* [INPUT DATA]:
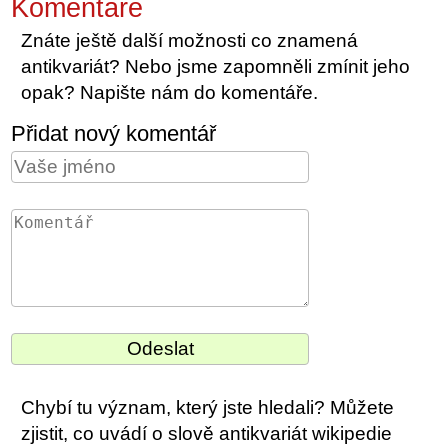
Komentáře
Znáte ještě další možnosti co znamená
antikvariát? Nebo jsme zapomněli zmínit jeho
opak? Napište nám do komentáře.
Přidat nový komentář
Chybí tu význam, který jste hledali? Můžete
zjistit, co uvádí o slově antikvariát wikipedie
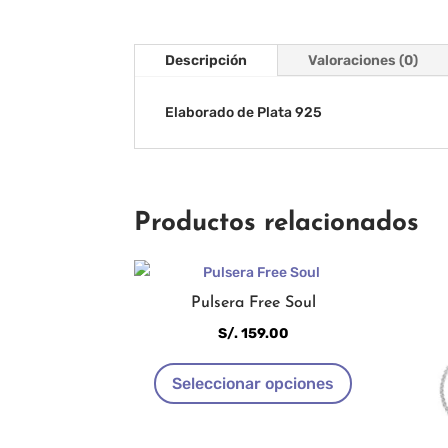
Descripción
Valoraciones (0)
Elaborado de Plata 925
Productos relacionados
Pulsera Free Soul
S/.
159.00
Este
Seleccionar opciones
producto
tiene
múltiples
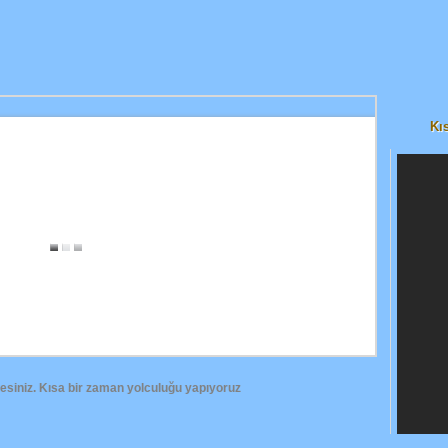
Kı
iz. Kısa bir zaman yolculuğu yapıyoruz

* [WORK INSTRUCTION]: Copy the text of every row above, character for character and line by line, and leave out the pictures.

* [SOLUTION TO THIS EXERCISE]:
Komentáře
Znáte ještě další možnosti co znamená
antikvariát? Nebo jsme zapomněli zmínit jeho
opak? Napište nám do komentáře.
Přidat nový komentář
Chybí tu význam, který jste hledali? Můžete
zjistit, co uvádí o slově antikvariát wikipedie
Descripción
Valoraciones (0)
Elaborado de Plata 925
Productos relacionados
Pulsera Free Soul
S/.
159.00
Este
Seleccionar opciones
producto
tiene
múltiples
Kı
iz. Kısa bir zaman yolculuğu yapıyoruz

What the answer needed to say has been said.